Records excerpted from a collection:

+++

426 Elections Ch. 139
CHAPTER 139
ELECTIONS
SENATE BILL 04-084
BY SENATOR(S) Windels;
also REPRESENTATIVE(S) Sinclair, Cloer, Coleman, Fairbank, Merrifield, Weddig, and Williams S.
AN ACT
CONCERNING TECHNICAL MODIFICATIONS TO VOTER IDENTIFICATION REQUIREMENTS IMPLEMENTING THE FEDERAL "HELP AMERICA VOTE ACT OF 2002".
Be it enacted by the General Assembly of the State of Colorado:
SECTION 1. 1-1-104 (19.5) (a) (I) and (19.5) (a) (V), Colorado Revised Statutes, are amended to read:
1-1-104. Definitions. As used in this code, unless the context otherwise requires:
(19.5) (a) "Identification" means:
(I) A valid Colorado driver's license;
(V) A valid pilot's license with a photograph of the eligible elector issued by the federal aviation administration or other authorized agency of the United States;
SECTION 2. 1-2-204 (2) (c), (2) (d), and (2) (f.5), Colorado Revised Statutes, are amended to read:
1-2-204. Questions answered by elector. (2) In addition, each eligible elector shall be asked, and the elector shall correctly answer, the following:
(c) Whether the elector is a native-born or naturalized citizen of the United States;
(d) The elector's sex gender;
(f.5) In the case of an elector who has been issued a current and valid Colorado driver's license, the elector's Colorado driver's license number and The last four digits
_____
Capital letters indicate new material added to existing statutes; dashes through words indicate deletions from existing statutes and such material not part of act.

+++

Please transcribe each entry exactly, keeping every word as it is.

• Answer to the problem:
426 Elections Ch. 139
CHAPTER 139
ELECTIONS
SENATE BILL 04-084
BY SENATOR(S) Windels;
also REPRESENTATIVE(S) Sinclair, Cloer, Coleman, Fairbank, Merrifield, Weddig, and Williams S.
AN ACT
CONCERNING TECHNICAL MODIFICATIONS TO VOTER IDENTIFICATION REQUIREMENTS IMPLEMENTING THE FEDERAL "HELP AMERICA VOTE ACT OF 2002".
Be it enacted by the General Assembly of the State of Colorado:
SECTION 1. 1-1-104 (19.5) (a) (I) and (19.5) (a) (V), Colorado Revised Statutes, are amended to read:
1-1-104. Definitions. As used in this code, unless the context otherwise requires:
(19.5) (a) "Identification" means:
(I) A valid Colorado driver's license;
(V) A valid pilot's license with a photograph of the eligible elector issued by the federal aviation administration or other authorized agency of the United States;
SECTION 2. 1-2-204 (2) (c), (2) (d), and (2) (f.5), Colorado Revised Statutes, are amended to read:
1-2-204. Questions answered by elector. (2) In addition, each eligible elector shall be asked, and the elector shall correctly answer, the following:
(c) Whether the elector is a native-born or naturalized citizen of the United States;
(d) The elector's sex gender;
(f.5) In the case of an elector who has been issued a current and valid Colorado driver's license, the elector's Colorado driver's license number and The last four digits
_____
Capital letters indicate new material added to existing statutes; dashes through words indicate deletions from existing statutes and such material not part of act.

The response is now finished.